Série "10 bougies arc-en-ciel", 3/6
Le 17 mai 2023 marque les dix ans de la promulgation de la loi Taubira, ouvrant le mariage et l'adoption aux couples de même sexe. À cette occasion, Causette donne la parole à des personnalités, artistes et politiques, pour savoir comment ils et elles ont vécu cette période et comment cette avancée a changé (ou non) leur vie. Dans ce troisième épisode, Jean-Luc Roméro-Michel, adjoint PS à la mairie de Paris, raconte avec émotion qu'après avoir connu les années sida, il n'aurait jamais pensé être vivant pour se marier un jour.
"Il y a dix ans, je me battais pour que l'on obtienne le mariage pour tous, mais personnellement cela ne m'intéressait pas tellement. Mon compagnon Christophe (décédé en 2018, ndlr), avec qui j'étais en couple depuis six ans, avait plus ce désir que moi. Mais ces manifestations monstres, avec ces gens qui défilaient contre nos droits, m'ont finalement donné envie, de manière vitale, de sauter le pas. Je me suis rendu compte que ce qui n'était pas un désir l’est devenu.
Le 23 avril 2013, jour du vote à l'Assemblée nationale, on était présents dans l'hémicycle pour suivre les débats. J'étais tellement sûr que le texte allait passer que j’avais prévu de faire ma demande en mariage juste après. J'avais amené la bague. Christophe ne se doutait de rien. Je lui ai ensuite demandé de m'épouser sur la place de la Concorde, face au palais Bourbon. Le soir, je me souviens que le Marais est devenu une espèce de grande fête. Les bars étaient pleins, les gens étaient heureux. On avait vécu des mois d’une violence inouïe… Moi, séropositif et qui ai connu les années sida, je n'aurais jamais pensé être encore vivant pour me marier. C'était surréaliste, inimaginable !

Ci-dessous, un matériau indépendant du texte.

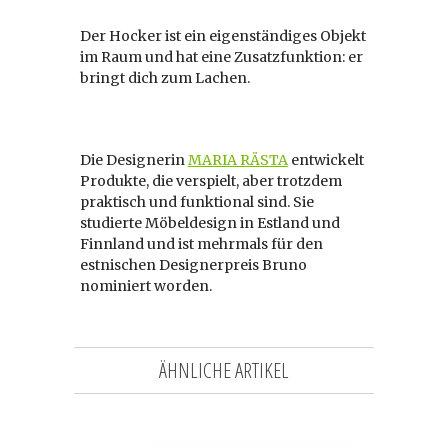
Der Hocker ist ein eigenständiges Objekt
im Raum und hat eine Zusatzfunktion: er
bringt dich zum Lachen.
Die Designerin
MARIA RÄSTA
entwickelt
Produkte, die verspielt, aber trotzdem
praktisch und funktional sind. Sie
studierte Möbeldesign in Estland und
Finnland und ist mehrmals für den
estnischen Designerpreis Bruno
nominiert worden.
ÄHNLICHE ARTIKEL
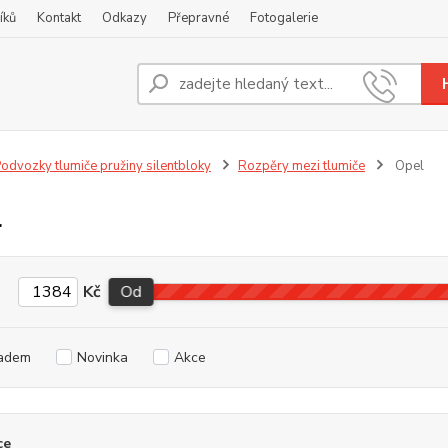
íků
Kontakt
Odkazy
Přepravné
Fotogalerie
Nevíte
+420
odvozky tlumiče pružiny silentbloky
Rozpěry mezi tlumiče
Opel
l
Kč
Od
adem
Novinka
Akce
ce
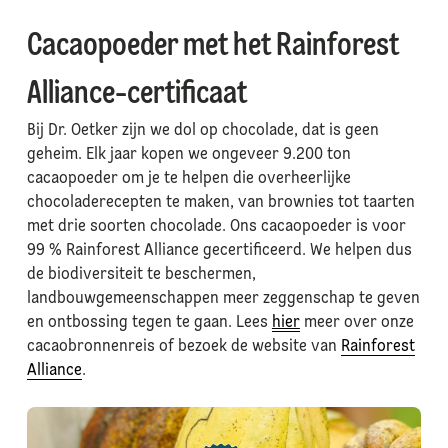
Cacaopoeder met het Rainforest
Alliance-certificaat
Bij Dr. Oetker zijn we dol op chocolade, dat is geen
geheim. Elk jaar kopen we ongeveer 9.200 ton
cacaopoeder om je te helpen die overheerlijke
chocoladerecepten te maken, van brownies tot taarten
met drie soorten chocolade. Ons cacaopoeder is voor
99 % Rainforest Alliance gecertificeerd. We helpen dus
de biodiversiteit te beschermen,
landbouwgemeenschappen meer zeggenschap te geven
en ontbossing tegen te gaan. Lees
hier
meer over onze
cacaobronnenreis of bezoek de website van
Rainforest
Alliance
.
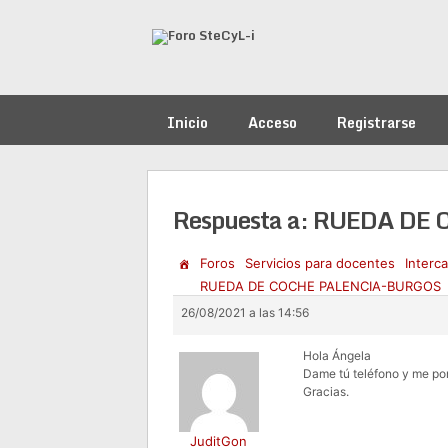
Saltar
al
contenido
Inicio
Acceso
Registrarse
Respuesta a: RUEDA D
Foros
Servicios para docentes
Interc
RUEDA DE COCHE PALENCIA-BURGOS
26/08/2021 a las 14:56
Hola Ángela
Dame tú teléfono y me po
Gracias.
JuditGon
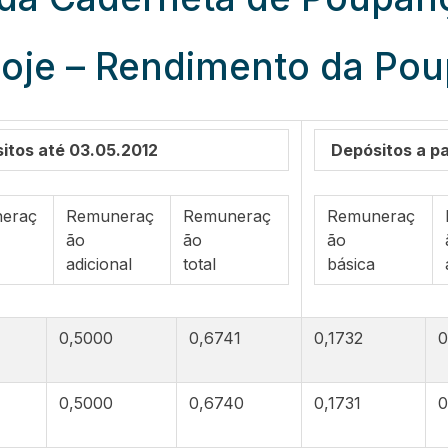
je – Rendimento da Pou
itos até 03.05.2012
Depósitos a par
eraç
Remuneraç
Remuneraç
Remuneraç
ão
ão
ão
adicional
total
básica
0,5000
0,6741
0,1732
0
0,5000
0,6740
0,1731
0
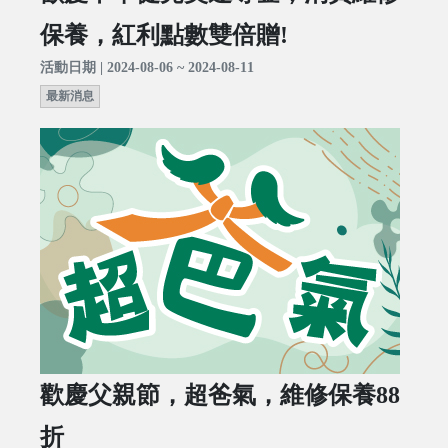
保養，紅利點數雙倍贈!
活動日期 | 2024-08-06 ~ 2024-08-11
最新消息
歡慶父親節，超爸氣，維修保養88
折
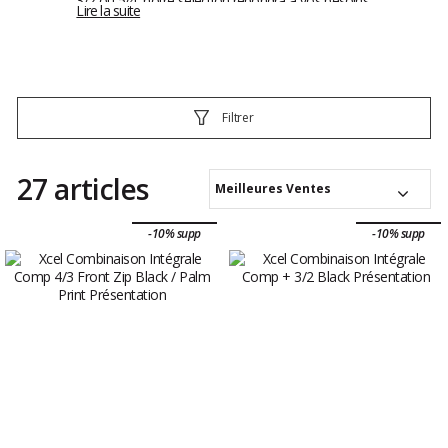
3/2 ou 5/4, notre sélection répondra à vos besoins.
Lire la suite
Nous proposons également des modèles
spécifiques pour les femmes et les jeunes. Offrez-
vous une combinaison Xcel, célèbre pour sa qualité
et son confort inégalé.
Filtrer
27 articles
Meilleures Ventes
-10% supp
-10% supp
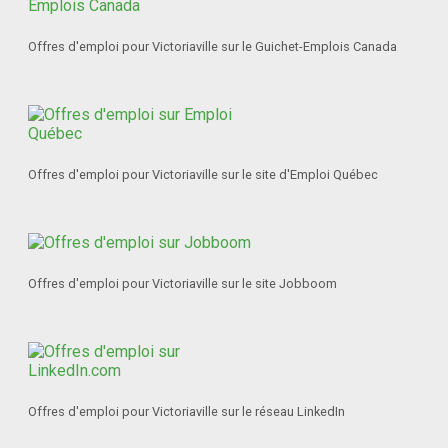
Offres d'emploi pour Victoriaville sur le Guichet-Emplois Canada
Offres d'emploi pour Victoriaville sur le site d'Emploi Québec
Offres d'emploi pour Victoriaville sur le site Jobboom
Offres d'emploi pour Victoriaville sur le réseau LinkedIn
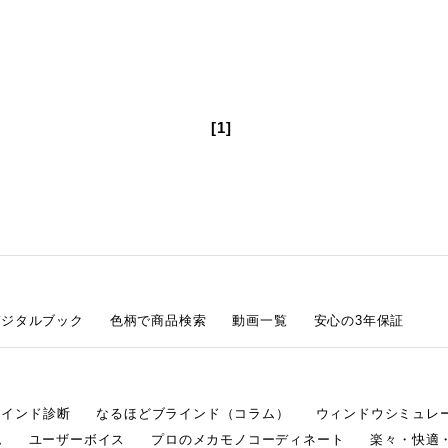
[1]
デジタルブック
色柄で商品検索
動画一覧
安心の3年保証
ラインド診断
なるほどブラインド（コラム）
ウィンドウシミュレ
ム
ユーザーボイス
プロのメカモノコーディネート
楽々・快適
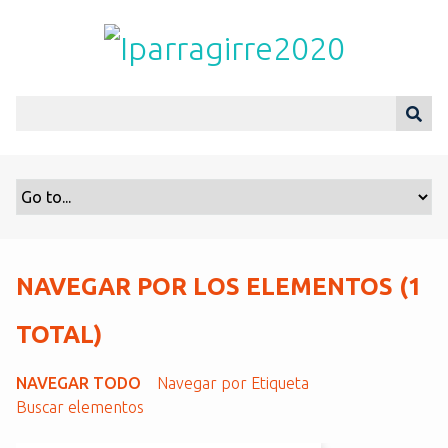
S
a
l
t
a
r
a
l
c
o
n
t
NAVEGAR POR LOS ELEMENTOS (1
e
n
TOTAL)
i
d
NAVEGAR TODO
Navegar por Etiqueta
o
Buscar elementos
p
r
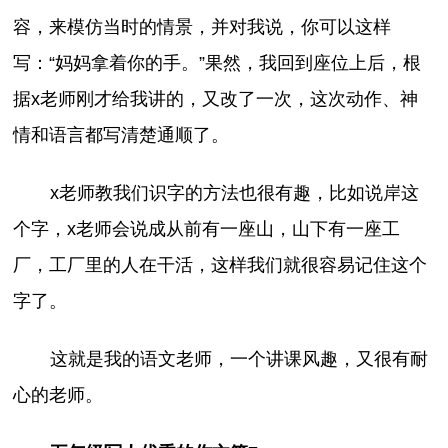
容，来模仿当时的情景，并对我说，你可以这样
写：“妈妈拿着你的手。”果然，我回到座位上后，根
据x老师刚才给我讲的，又改了一次，这次动作、神
情和语言都写清楚通顺了。
x老师教我们识字的方法也很有趣，比如说岸这
个字，x老师会说成从前有一座山，山下有一座工
厂，工厂里的人在干活，这样我们就很容易记住这个
字了。
这就是我的语文老师，一个讲课风趣，又很有耐
心的老师。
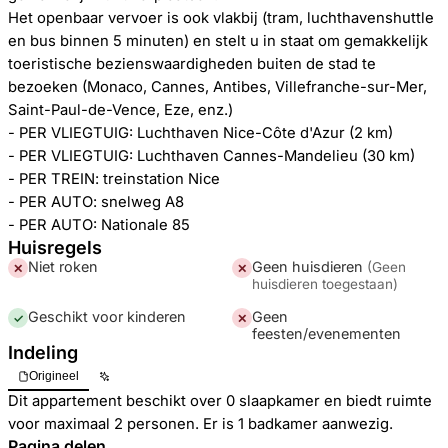
Het openbaar vervoer is ook vlakbij (tram, luchthavenshuttle
en bus binnen 5 minuten) en stelt u in staat om gemakkelijk
toeristische bezienswaardigheden buiten de stad te
bezoeken (Monaco, Cannes, Antibes, Villefranche-sur-Mer,
Saint-Paul-de-Vence, Eze, enz.)
- PER VLIEGTUIG: Luchthaven Nice-Côte d'Azur (2 km)
- PER VLIEGTUIG: Luchthaven Cannes-Mandelieu (30 km)
- PER TREIN: treinstation Nice
- PER AUTO: snelweg A8
- PER AUTO: Nationale 85
Huisregels
Niet roken
Geen huisdieren
(
Geen
✕
✕
huisdieren toegestaan
)
Geschikt voor kinderen
Geen
✓
✕
feesten/evenementen
Indeling
Origineel
Dit appartement beschikt over 0 slaapkamer en biedt ruimte
voor maximaal 2 personen. Er is 1 badkamer aanwezig.
Pagina delen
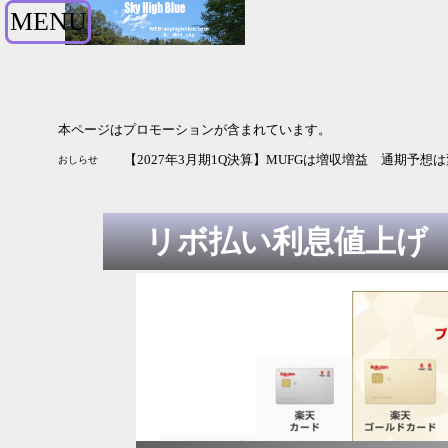
MENU
本ページはプロモーションが含まれています。
【2027年3月期1Q決算】MUFGは増収増益 通期予想
おしらせ
リボ払い利息値上げ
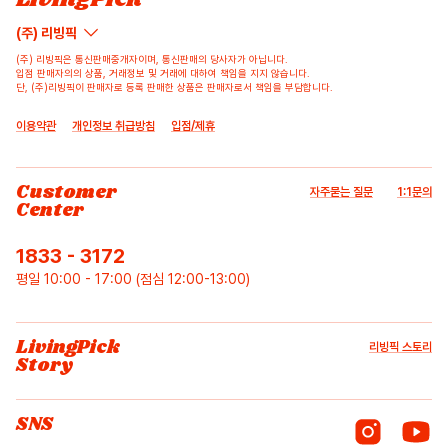
(주) 리빙픽
(주) 리빙픽은 통신판매중개자이며, 통신판매의 당사자가 아닙니다.
입점 판매자의의 상품, 거래정보 및 거래에 대하여 책임을 지지 않습니다.
단, (주)리빙픽이 판매자로 등록 판매한 상품은 판매자로서 책임을 부담합니다.
이용약관
개인정보 취급방침
입점/제휴
Customer
자주묻는 질문
1:1문의
Center
1833 - 3172
평일 10:00 - 17:00 (점심 12:00-13:00)
LivingPick
리빙픽 스토리
Story
SNS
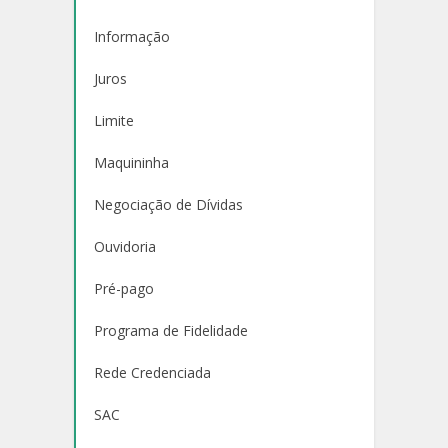
Informação
Juros
Limite
Maquininha
Negociação de Dívidas
Ouvidoria
Pré-pago
Programa de Fidelidade
Rede Credenciada
SAC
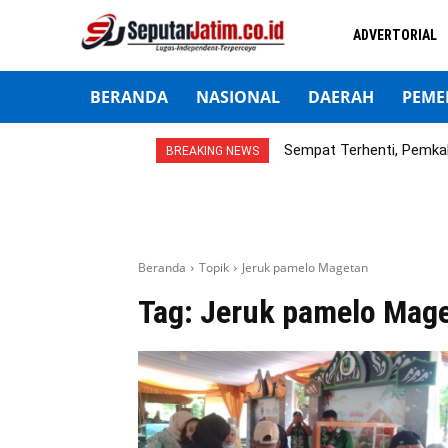
ADVERTORIAL
BERANDA
NASIONAL
DAERAH
PEME
Sempat Terhenti, Pemka
BREAKING NEWS
Beranda
Topik
Jeruk pamelo Magetan
Tag:
Jeruk pamelo Mag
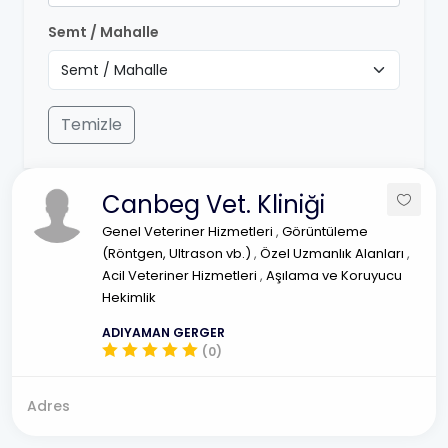
Semt / Mahalle
Temizle
Canbeg Vet. Kliniği
Genel Veteriner Hizmetleri
,
Görüntüleme
(Röntgen, Ultrason vb.)
,
Özel Uzmanlık Alanları
,
Acil Veteriner Hizmetleri
,
Aşılama ve Koruyucu
Hekimlik
ADIYAMAN GERGER
(0)
Adres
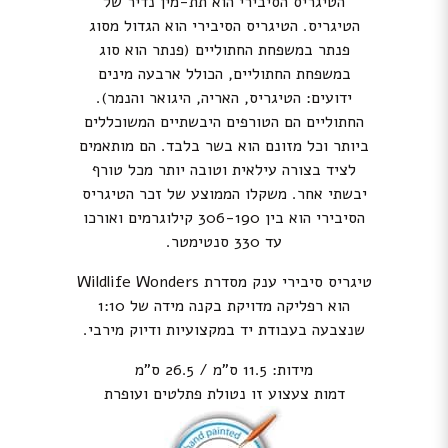
הטיגריס הסיבירי הוא תת-מין נדיר של
הטיגריס. הטיגריס הסיבירי הוא הגדול מסוג
פנתר במשפחת החתוליים (פנתר הוא סוג
במשפחת החתוליים, הכולל ארבעה מינים
ידועים: הטיגריס, האריה, היגואר והנמר).
החתוליים הם הטורפים היבשתיים המשוכללים
ביותר וכל מזונם הוא בשר בלבד. הם מותאמים
לציד בצורה עילאית וטובה יותר מכל טורף
יבשתי אחר. משקלו הממוצע של זכר הטיגריס
הסיבירי הוא בין 306-190 קילוגרמים ואורכו
עד 330 סנטימטר.
טיגריס סיבירי ענק מסדרת Wildlife Wonders
הוא רפליקה מדויקת בקנה מידה של 1:10
שנצבעה בעבודת יד במקצועיות ודיוק מירבי.
מידות: 11.5 ס”מ / 26.5 ס”מ
דמות צעצוע זו נטולת
פתלטים
ו
עופרת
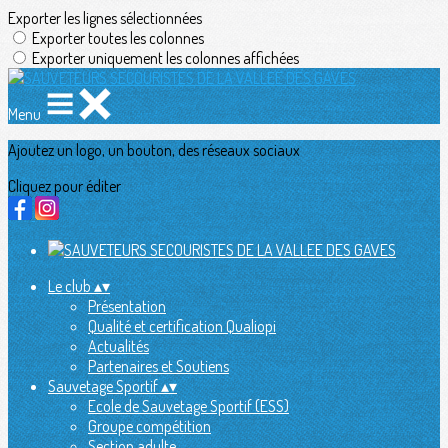
Exporter les lignes sélectionnées
Exporter toutes les colonnes
Exporter uniquement les colonnes affichées
Menu
Ajoutez un logo, un bouton, des réseaux sociaux
Cliquez pour éditer
Le club
▴
▾
Présentation
Qualité et certification Qualiopi
Actualités
Partenaires et Soutiens
Sauvetage Sportif
▴
▾
Ecole de Sauvetage Sportif (ESS)
Groupe compétition
Section adulte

Mon mariage, le 27 septembre 2013, est sûrement le plus beau jour de ma vie. Je me suis uni à Christophe dans le 12ème arrondissement de Paris. Bertrand Delanoë a officié notre cérémonie et Anne Hidalgo faisait partie de mes témoins. Je pensais à tous mes amis disparus, qui n’auraient jamais pu imaginer ça. On savait que l’on vivait un moment extrêmement fort. Je me disais qu’il fallait profiter au maximum. On a fait la fête ensuite chez Castel. La comédienne trans Stella Rocha, égérie du Banana Café, un bar gay iconique de Paris, a animé la soirée. C'était très drôle parce que toute la soirée, elle a appelé Bertrand Delanoë « Monsieur le préfet », car au Brésil, où elle est née, les maires sont appelés ainsi. Il ne faisait que lui dire qu'on disait « maire » et non « préfet ». Elle a apporté une touche de fantaisie à notre fête, où étaient également présentes mes amies Valérie Trierweiler, Line Renaud et Stone. Ces deux dernières ont d'ailleurs chanté. C'était fabuleux !
Cette même année, en tant qu'adjoint à la mairie de Paris, j’ai officié devant des lesbiennes de 85 ans, parfois même de 90 ans. C’était hallucinant ! Je me souviens de deux femmes qui s’étaient aimées plus jeunes, avant de se marier avec des hommes et d’avoir des enfants. Elles étaient restées en contact. Quand leurs enfants ont grandi, elles ont quitté leurs maris et ont été au bout de leur histoire d’amour. Ce sont des histoires extraordinaires et qui n’appartiennent qu’à la communauté LGBTQIA+ : il y a toujours quelque chose de très fort lorsque deux personnes de même sexe se marient."